2. L’imposta sostitutiva di cui al comma 1 è pari al 4 per cento per le partecipazioni che risultano qualificate, ai sensi dell’articolo 81, comma 1, lettera c), del citato testo unico delle imposte sui redditi, alla data del 1° gennaio 2002, e al 2 per cento per quelle che, alla predetta data, non risultano qualificate ai sensi del medesimo articolo 81, comma 1, lettera c-bis), ed è versata, con le modalità previste dal capo III del decreto legislativo 9 luglio 1997, n. 241, entro il 16 dicembre 2002. 3. L’imposta sostitutiva può essere rateizzata fino ad un massimo di tre rate annuali di pari importo, a partire dalla predetta data del 16 dicembre 2002. Sull’importo delle rate successive alla prima sono dovuti gli interessi nella misura del 3 per cento annuo, da versarsi contestualmente a ciascuna rata. (…)”.
La disposizione è stata più volte vagliata da questa corte di legittimità, tra il resto, anche sotto lo specifico profilo, qui dedotto, della revocabilità o rinunciabilità, da parte del contribuente, della rivalutazione (di partecipazioni societarie o terreni edificabili).
E l’orientamento interpretativo consolidato che ne è emerso – al quale si intende dare seguito – è nel senso di precludere al contribuente la possibilità di far venir meno (ottenendo il rimborso delle rate versate, ovvero sottraendosi al versamento di quelle ancora dovute) gli effetti della rivalutazione esperita.

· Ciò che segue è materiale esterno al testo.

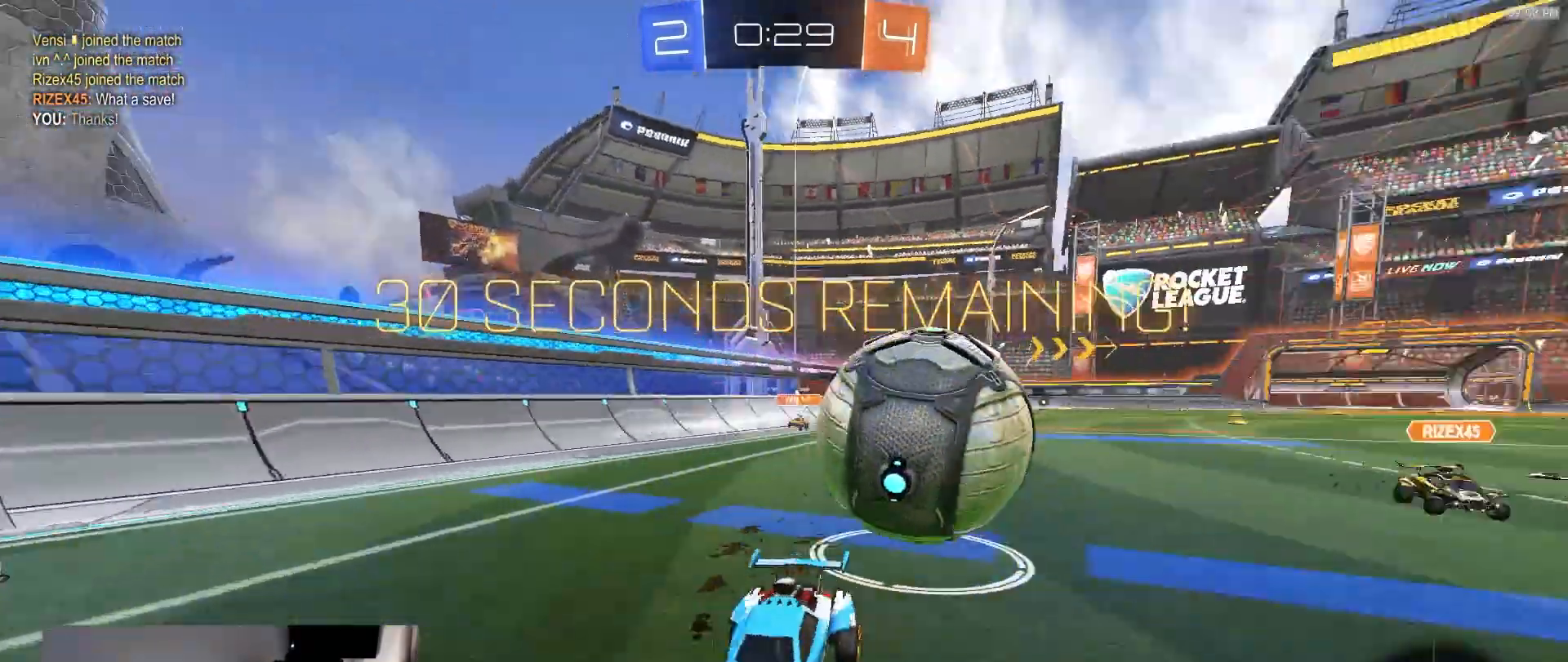
{"dt_ms": 500, "buttons": ["R1", "R2"], "left_stick": "right", "right_stick": "center", "events": [[83, "L1", "down"], [217, "L1", "up"], [367, "left_stick", "right"], [433, "R1", "down"]]}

I passaggi fondamentali di tale orientamento possono così riassumersi (Cass. 19382/18; 13406/16; 24953/15; 3410/15; 5477/10 ed altre):
– l’opzione per la rideterminazione del costo o valore di acquisto della partecipazione costituisce manifestazione unilaterale di volontà e non si risolve, pertanto, in mera enunciazione di un fatto o in dichiarazione di scienza (tanto che la disposizione in esame non richiede, per il suo perfezionamento, l’inserimento in dichiarazione, quanto la redazione di perizia giurata ed il versamento dell’imposta sostitutiva);
– proprio perché espressione di volontà negoziale, sono a tale opzione applicabili non già i principi generali sulla emendabilità dell’errore in dichiarazione, bensì quelli sulla normale irretrattabilità della manifestazione di volontà negoziale unilaterale pervenuta a conoscenza della controparte (artt.1324, 1334 cod.civ.);
– tale conoscenza, nel caso di specie, si realizza con il versamento per intero dell’imposta sostitutiva del 4% ovvero con il versamento della prima delle tre rate previste alternativamente dalla legge, secondo un regime di consolidamento dell’obbligazione tributaria di portata generale, perché di norma applicabile (salvo diversa previsione di legge, qui mancante) alla materia agevolativa e di condono;
– è proprio per effetto di tale perfezionamento che, come osservato dalla Circolare AE 35/E/2004, il contribuente può avvalersi immediatamente del nuovo valore di acquisto della partecipazione ai fini della determinazione delle plusvalenze di cui all’art. 67 del T.U.I.R., tanto che il contribuente che abbia effettuato il versamento dell’imposta dovuta, ovvero di una o più rate della stessa, non ha diritto al rimborso dell’imposta pagata, né ad essere esentato dai versamenti successivi, quand’anche egli non tenga poi conto, in sede di determinazione delle plusvalenze realizzate per effetto della cessione delle partecipazioni o dei terreni, del valore così rideterminato;
– in conseguenza del perfezionamento della fattispecie rivalutativa, il contribuente inadempiente non ha diritto al rimborso della rata versata e, inoltre, è assoggettato (salve le disposizioni relative al cosiddetto “ravvedimento operoso” di cui all’articolo 13 d.lgs 472/97) al pagamento delle rate successive, i cui importi debbono essere iscritti a ruolo ai sensi degli articoli 10 segg. d.P.R.602/73.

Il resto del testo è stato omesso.